PUBLISHED : Saturday, 07 February, 2015, 10:49pm
UPDATED : Monday, 09 February, 2015, 10:49am

The Adventures of Huckleberry Finn
by Mark Twain
Chatto & Windus

"So in two seconds away we went a-sliding down the river, and it did seem so good to be free again and all by ourselves on the big river, and nobody to bother us."

Mark Twain's classic 1884 novel is a book about rivers. The currents of the mighty tributaries that run through this loose, baggy story - mainly the Mississippi - join the dots of a story that amounts to a chaotic set of incidents.

Huckleberry Finn is kidnapped by his father (the town drunk), fakes his death and goes on the run - or the raft - with Jim, a slave who has made his own bid for liberty from Huck's guardian, Miss Watson. Travelling by water across the American South, the pair encounter drama at every stop. They wear various disguises to evade the law, take up with the "duke and king", a charming and terrifying pair of con men, assume fake identities (one of which is Tom Sawyer's), and eventually return home.

As the opening quote suggests, the Mississippi is a metaphor for freedom. For Huck this means release from the claustrophobic lure of civilised life with Miss Watson and the chaotic violence of his upbringing. For Jim, the river offers a glorious, but perilously fragile hope of freedom: "If we minded our business and didn't talk back and aggravate them, we would pull through and get out of the fog and into the big clear river, which was the free states, and wouldn't have no more trouble."

This language is optimistic indeed. Rivers were also the means for the slave trade as well as the rare escapes from it, as Twain's own prose demonstrates: "Old Miss Watson died two months ago, and she was ashamed she ever was going to sell him down the river, and said so; and she set him free in her will."

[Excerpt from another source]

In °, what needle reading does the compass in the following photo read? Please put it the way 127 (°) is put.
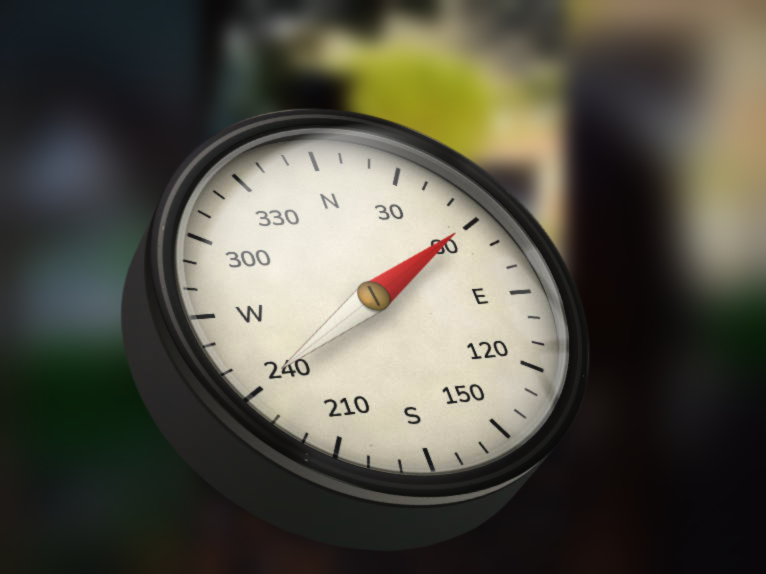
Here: 60 (°)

Written after the civil war, Twain's novel is nostalgic (Huck and Tom's childhood pleasures) and scathing: the hints of conflicts to come and the racism of the South. This creates some uncomfortable moments for 21st-century readers, as Twain's political fury is undercut by his now outmoded, and offensive terminology, which climaxes in the final chapters where Jim is reduced to a buffoon.

Somehow these polarities suit a river that is lovingly envisioned but never less than treacherous, as Huck's father and several other characters find to their costs. It is apt that the river winds through to the very end. One can imagine it running long after the characters whose lives it propelled.